Deze Upaniṣad is een meditatie over het heilige woord ‘Om’ en de betekenis hiervan voor het eigen Zelf. Hoe kunnen we in onszelf het hogere Zelf ontdekken? Dat is wat deze kleine maar zeer belangrijke Upaniṣad ons probeert duidelijk te maken.
ॐ इत्येतदक्षरमिदं सर्वं तस्योपव्याख्यानं
भूतं भवद् भविष्यदिति सर्वमोङ्कार एव
यच्चान्यत् त्रिकालातीतं तदप्योङ्कार एव ॥ १॥
oṃ ityetadakṣaramidaṃ sarvaṃ tasyopavyākhyānaṃ
bhūtaṃ bhavad bhaviṣyaditi sarvamoṅkāra eva
yaccānyat trikālātītaṃ tadapyoṅkāra eva ॥ 1॥
सर्वं ह्येतद् ब्रह्मायमात्मा ब्रह्म सोऽयमात्मा चतुष्पात् ॥ २॥
sarvaṃ hyetad brahmāyamātmā brahma so'yamātmā catuṣpāt ॥ 2॥
जागरितस्थानो बहिष्प्रज्ञः सप्ताङ्ग एकोनविंशतिमुखः
स्थूलभुग्वैश्वानरः प्रथमः पादः ॥ ३॥
jāgaritasthāno bahiṣprajñaḥ saptāṅga ekonaviṃśatimukhaḥ
sthūlabhugvaiśvānaraḥ prathamaḥ pādaḥ ॥ 3॥
स्वप्नस्थानोऽन्तःप्रज्ञः सप्ताङ्ग एकोनविंशतिमुखः
प्रविविक्तभुक्तैजसो द्वितीयः पादः ॥ ४॥
svapnasthāno'ntaḥprajñaḥ saptāṅga ekonaviṃśatimukhaḥ
praviviktabhuktaijaso dvitīyaḥ pādaḥ ॥ 4॥
यत्र सुप्तो न कञ्चन कामं कामयते न कञ्चन स्वप्नं
पश्यति तत् सुषुप्तम् । सुषुप्तस्थान एकीभूतः प्रज्ञानघन
एवानन्दमयो ह्यानन्दभुक् चेतोमुखः प्राज्ञस्तृतीयः पादः ॥ ५॥
yatra supto na kañcana kāmaṃ kāmayate na kañcana svapnaṃ
paśyati tat suṣuptam । suṣuptasthāna ekībhūtaḥ prajñānaghana
evānandamayo hyānandabhuk cetomukhaḥ prājñastṛtīyaḥ pādaḥ ॥ 5॥
एष सर्वेश्वरः एष सर्वज्ञ एषोऽन्तर्याम्येष योनिः सर्वस्य
प्रभवाप्ययौ हि भूतानाम् ॥ ६॥
eṣa sarveśvaraḥ eṣa sarvajña eṣo’ntaryāmyeṣa yoniḥ sarvasya
prabhavāpyayau hi bhūtānām ॥ 6॥
नान्तःप्रज्ञं न बहिष्प्रज्ञं नोभयतःप्रज्ञं न प्रज्ञानघनं
न प्रज्ञं नाप्रज्ञम् । अदृष्टमव्यवहार्यमग्राह्यमलक्षणं
अचिन्त्यमव्यपदेश्यमेकात्मप्रत्ययसारं प्रपञ्चोपशमं
शान्तं शिवमद्वैतं चतुर्थं मन्यन्ते स आत्मा स विज्ञेयः ॥ ७॥
nāntaḥprajñaṃ na bahiṣprajñaṃ nobhayataḥprajñaṃ na prajñānaghanaṃ
na prajñaṃ nāprajñam । adṛṣṭamavyavahāryamagrāhyamalakṣaṇaṃ
acintyamavyapadeśyamekātmapratyayasāraṃ prapañcopaśamaṃ
śāntaṃ śivamadvaitaṃ caturthaṃ manyante sa ātmā sa vijñeyaḥ ॥ 7॥
- ‘Om’. Deze lettergreep is deze hele wereld.

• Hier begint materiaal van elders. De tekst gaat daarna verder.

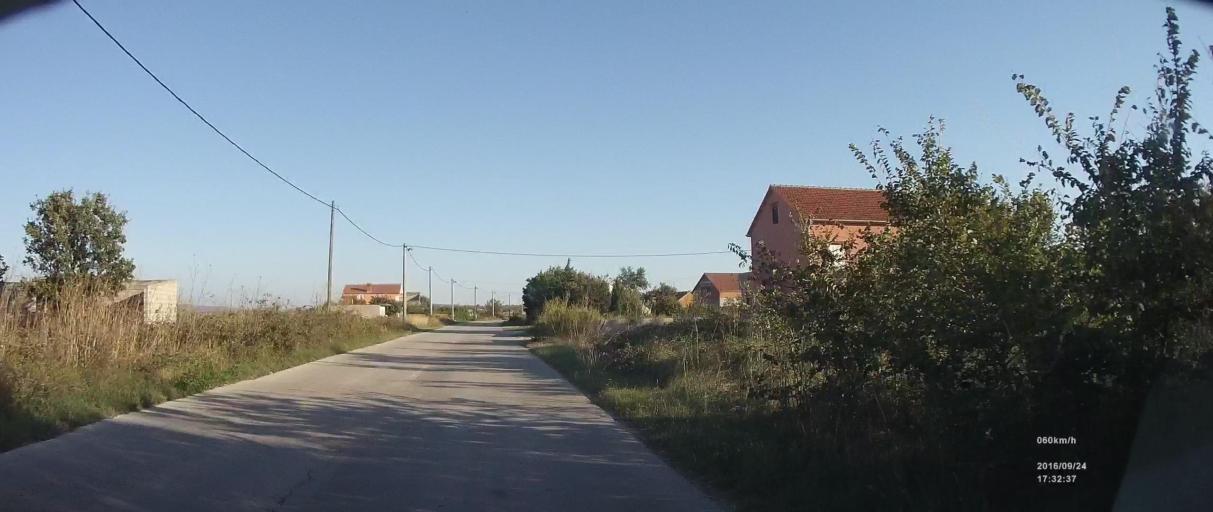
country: HR
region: Zadarska
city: Posedarje
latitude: 44.1810
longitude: 15.4516
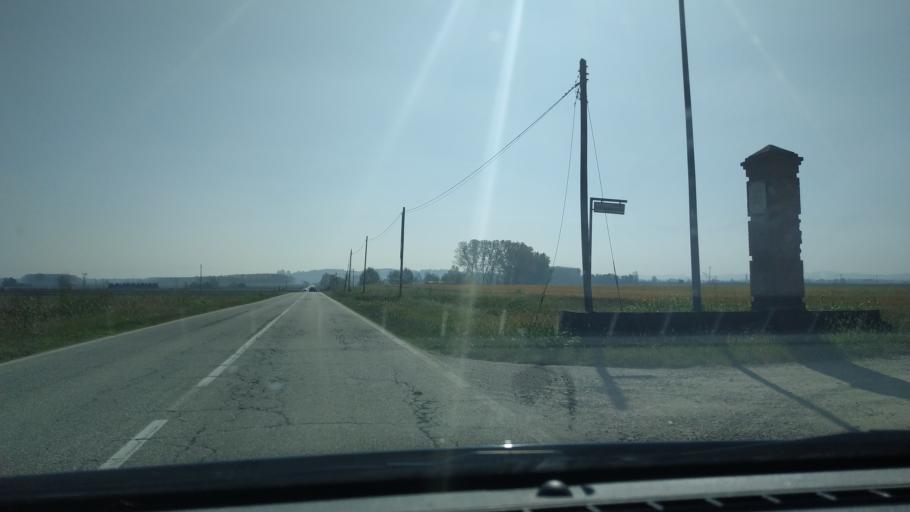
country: IT
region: Piedmont
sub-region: Provincia di Alessandria
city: Ticineto
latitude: 45.0829
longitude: 8.5593
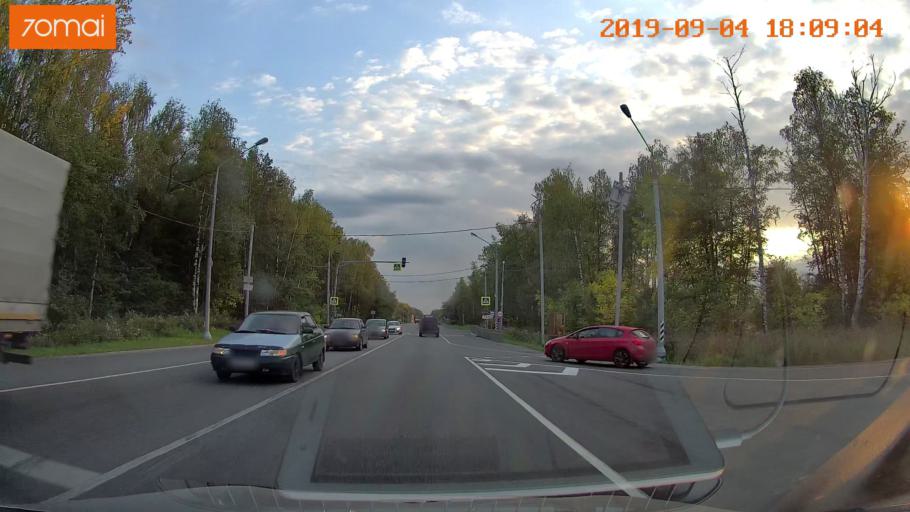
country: RU
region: Moskovskaya
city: Khorlovo
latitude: 55.3991
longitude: 38.7782
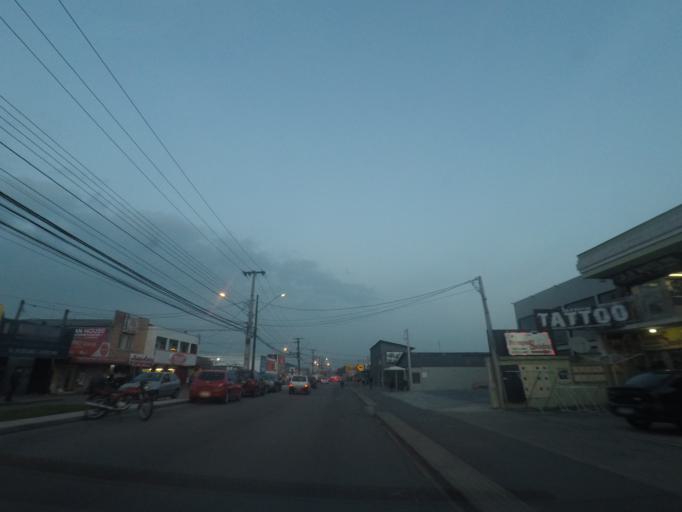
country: BR
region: Parana
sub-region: Pinhais
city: Pinhais
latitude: -25.4511
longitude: -49.1791
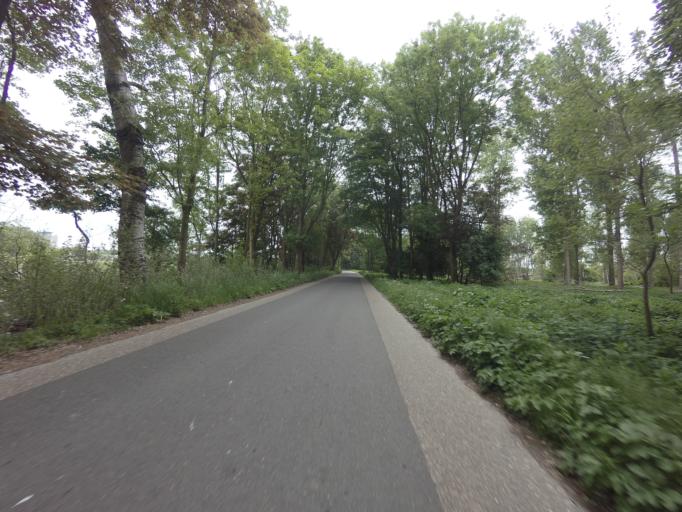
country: NL
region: South Holland
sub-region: Gemeente Vlaardingen
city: Vlaardingen
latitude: 51.9352
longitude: 4.3284
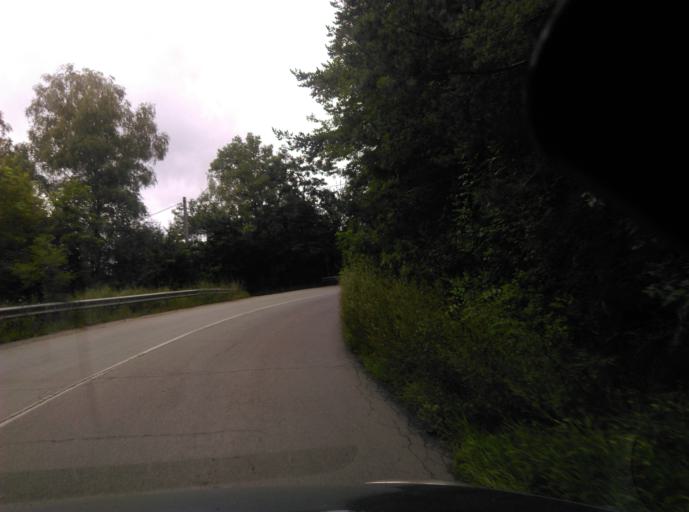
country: BG
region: Sofia-Capital
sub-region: Stolichna Obshtina
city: Sofia
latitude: 42.6051
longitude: 23.3513
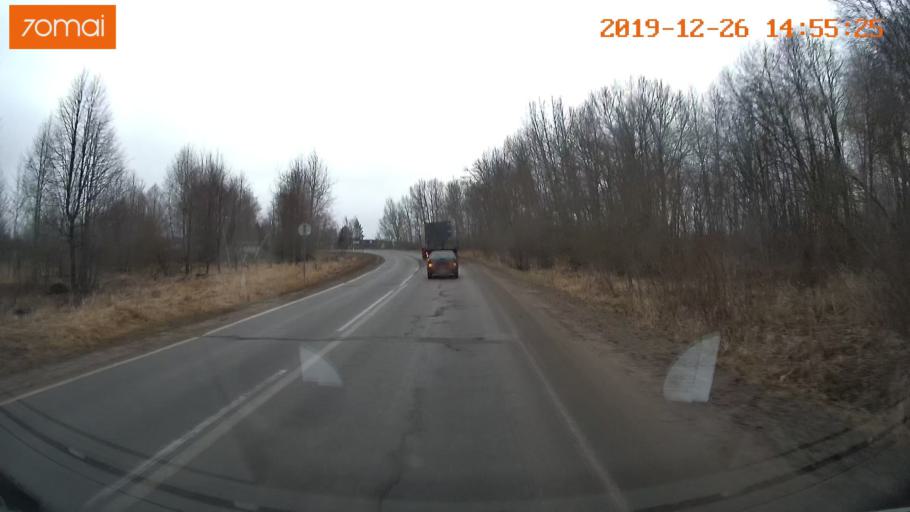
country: RU
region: Jaroslavl
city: Rybinsk
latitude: 58.3011
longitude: 38.8757
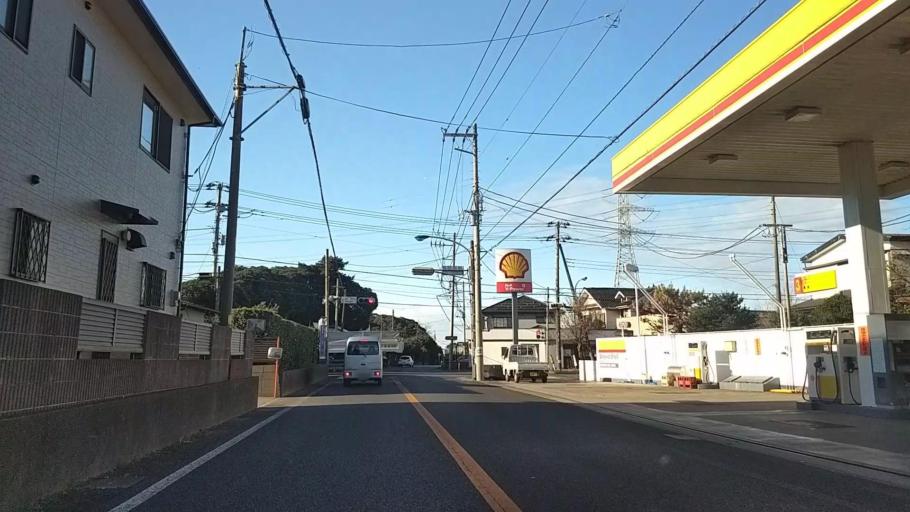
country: JP
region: Chiba
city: Futtsu
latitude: 35.3191
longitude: 139.8369
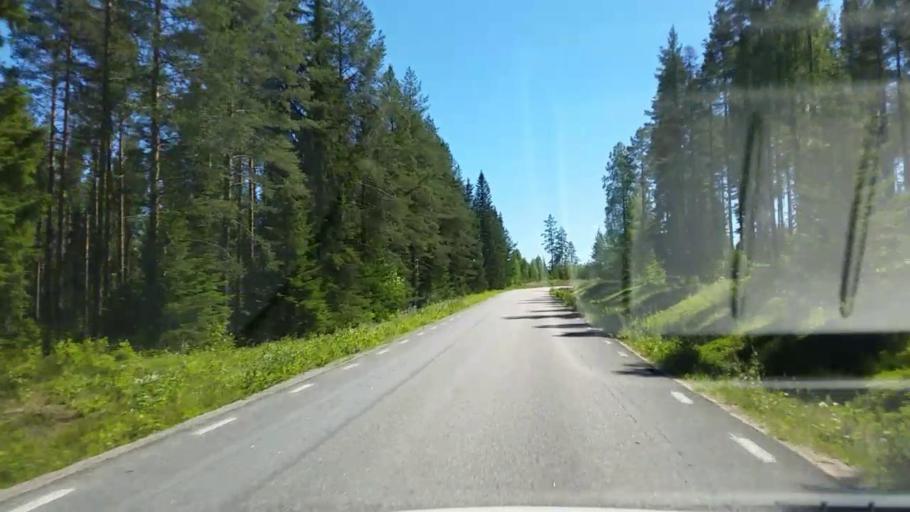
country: SE
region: Gaevleborg
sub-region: Ljusdals Kommun
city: Farila
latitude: 61.6475
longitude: 15.5911
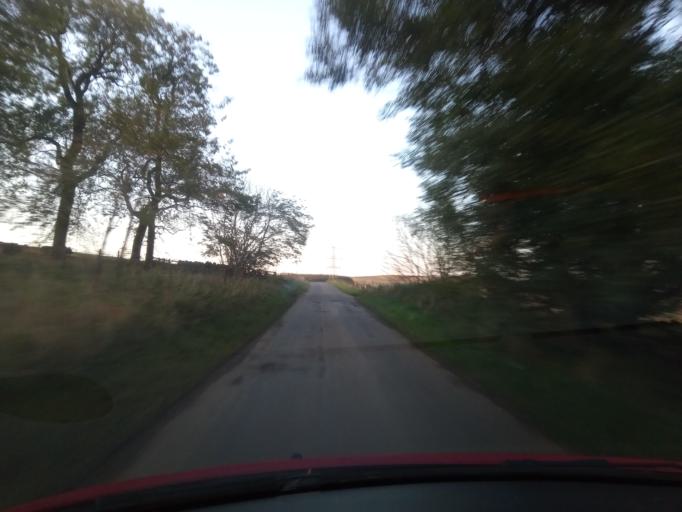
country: GB
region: Scotland
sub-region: East Lothian
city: Pencaitland
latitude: 55.8002
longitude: -2.8880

De nadere uitleg van deze [lettergreep] luidt: ‘Wat geworden is, wat nu wordt, wat zal worden’, dit alles is de spraakklank ‘Om’. Al het andere wat de drie tijden te boven gaat, is ook de spraakklank ‘Om’.
- Want dit alles [de hele wereld] is Brahman [de goddelijke oergrond van de kosmos]. Dit eigen Zelf (atman) hier is [ook] Brahman. Dit Zelf heeft vier [gelijke] delen.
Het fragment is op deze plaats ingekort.